I only made one condition--namely, that three persons should be informed at once of my survival, after the disaster to Stevenor's force. Those three persons were my brother Arthur, my step-mother, and Miss Glynde."
He paused for a moment, and Dora's clear, low voice took up the narrative.
"I met General Michael," she said, "in London, some months ago. I met him more than once. He knew quite well who I was, and he never told me."
Thus was the first link of the chain riveted. Seymour Michael winced. He never raised his eyes.
Mark Ruthine moved forward again. He did so with a singular rapidity, for he had seen murder flash from beneath Jem Agar's eyebrows. He was standing between them, his left hand gripping Jem's right arm with an undeniable strength. Dora, looking at them, suddenly felt the tears well to her eyes. There was something that melted her heart strangely in the sight of those two men--friends--standing side by side; and at that moment her affection went out towards Mark Ruthine, the friend of Jem, who understood Jem, who knew Jem and loved him, perhaps, a thousandth part as well as she did; an affection which was never withdrawn all through their lives.
It was Ruthine's voice that broke the silence, giving Jem time to master himself.

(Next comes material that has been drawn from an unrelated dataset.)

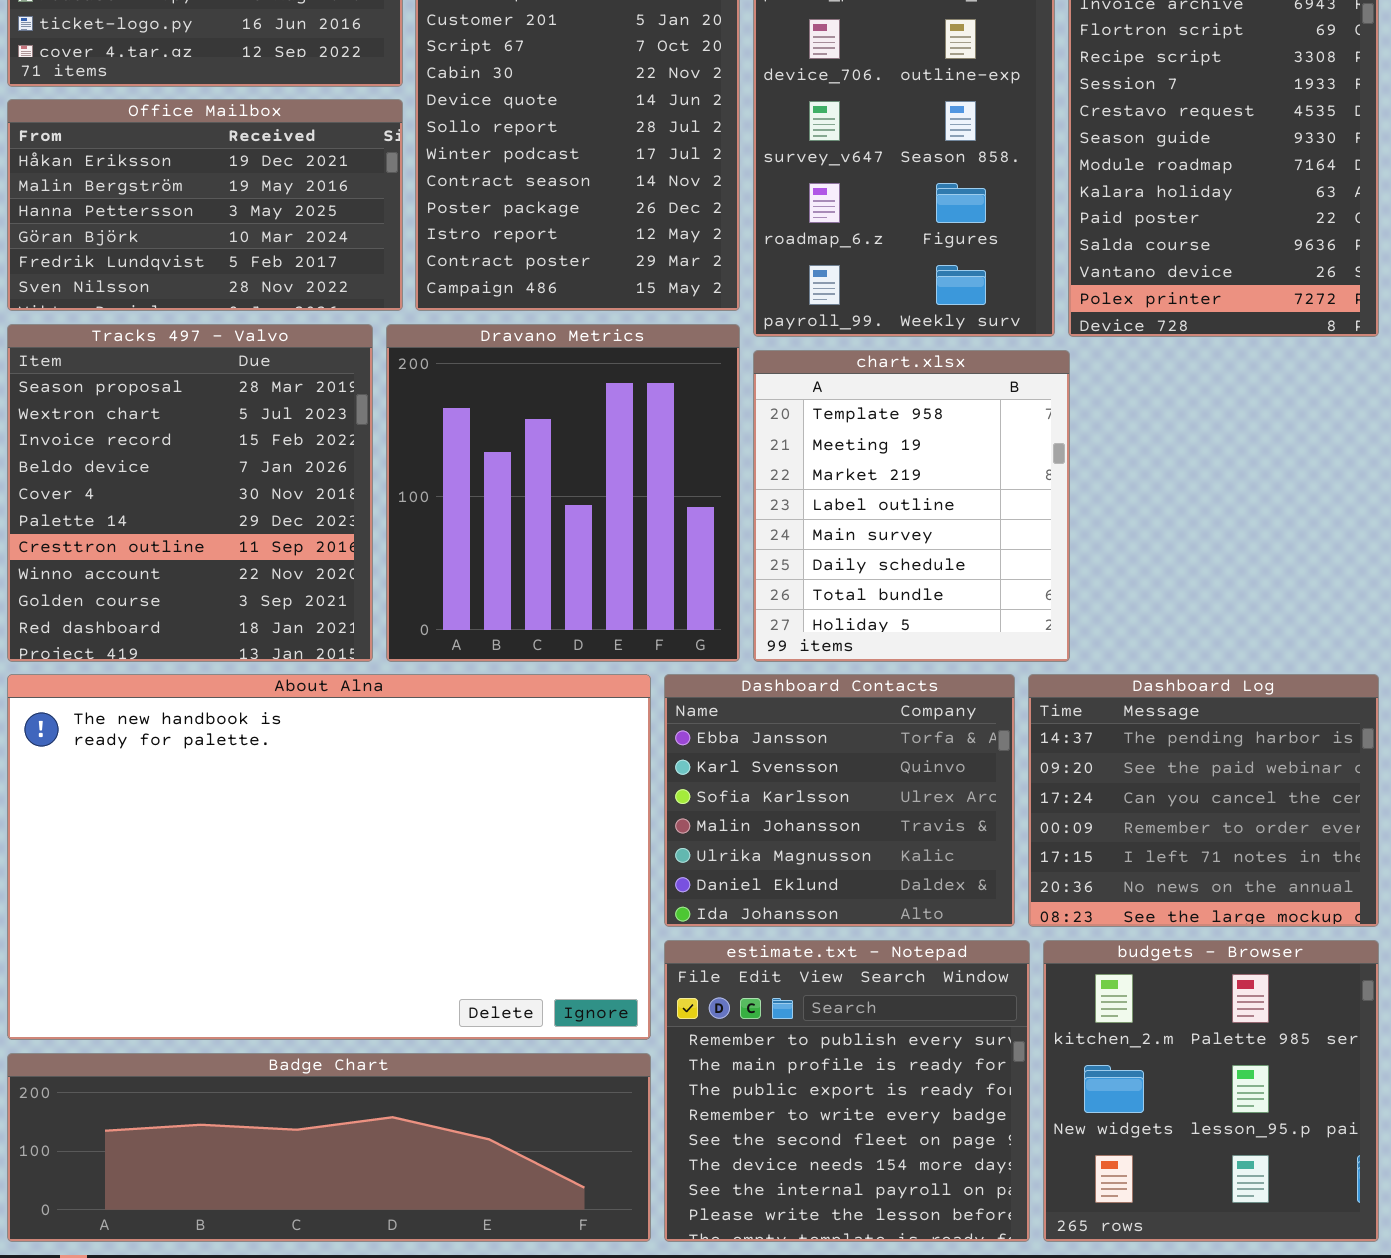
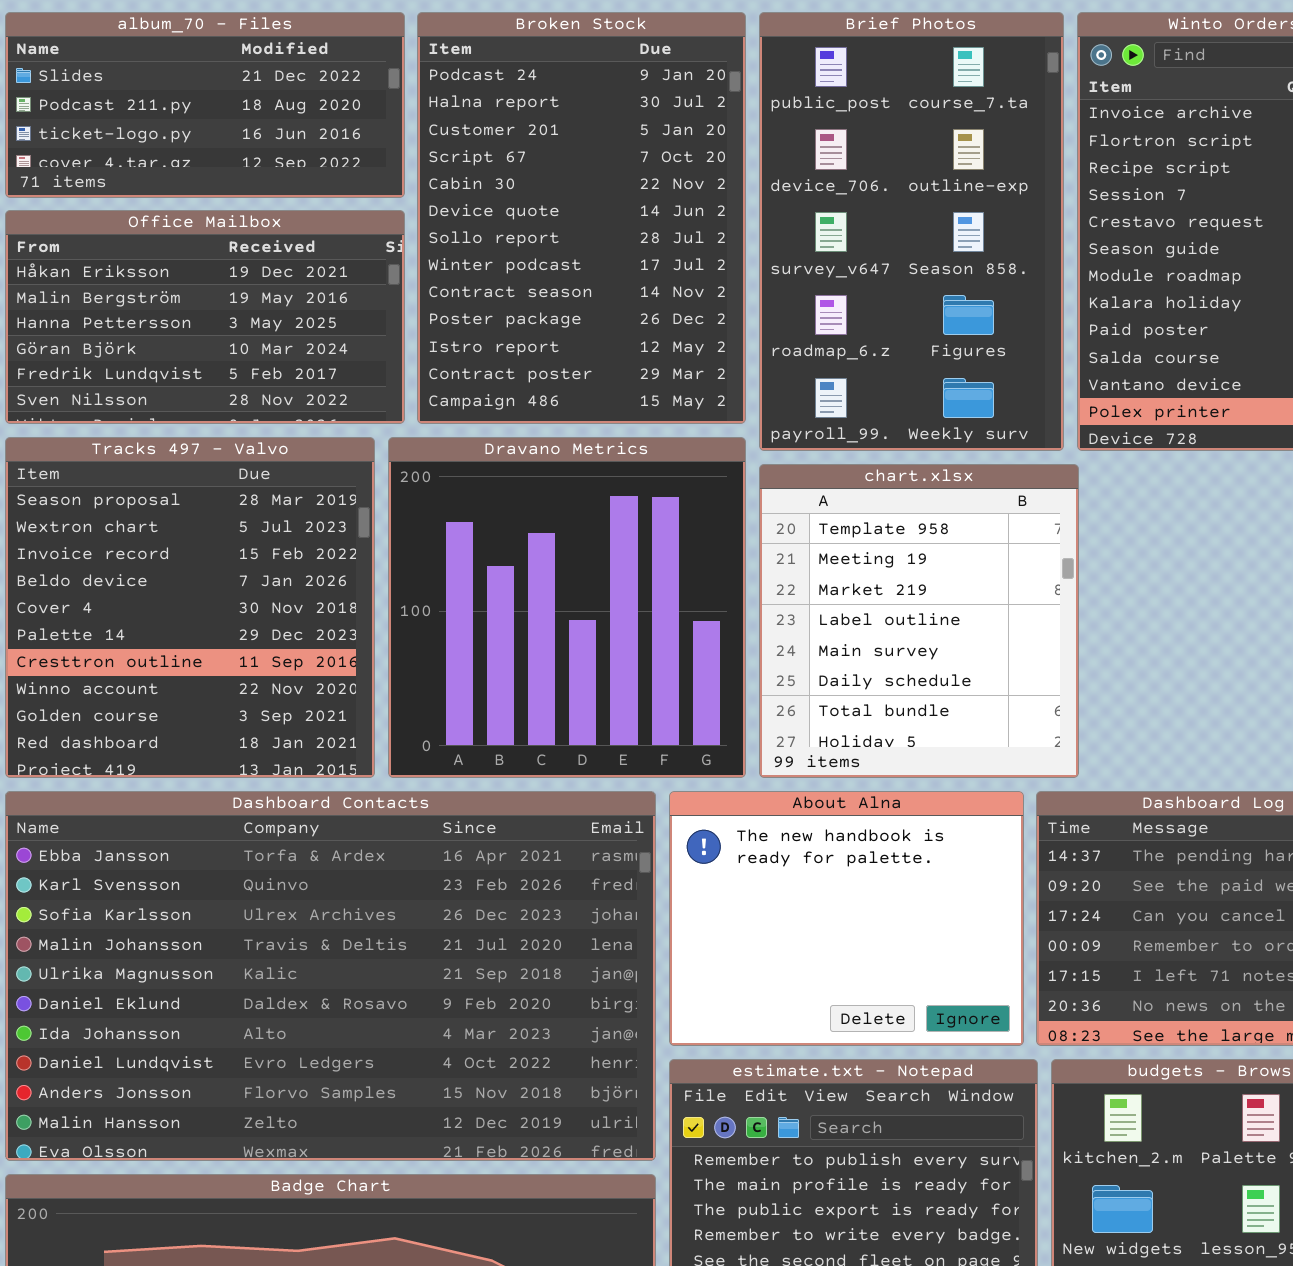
About Alna: [7,674,651,1040] -> [669,791,1024,1046], moved, resized
Dashboard Contacts: [664,674,1015,927] -> [5,791,656,1161], moved, resized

"It is to his credit," he said, also addressing Dora, "that for very shame he did not dare to tell you that he had sent Agar on a mission which was as unnecessary as it was dangerous. When he sent him he must have known that it was almost a sentence of death."
Then Jem spoke again.
"As soon as I got back to civilisation," he said, "I wrote to him as arranged, and I enclosed letters to--the three persons who were admitted into the secret. Those letters have, of course, never reached their destination. General Michael will be required to explain that also."
At this moment Arthur Agar gave a strange little cackling laugh, which drew the general attention towards him. He was looking at his half-brother, with a glitter in his usually soft and peaceful eyes.
"There are a good many things which he will have to explain."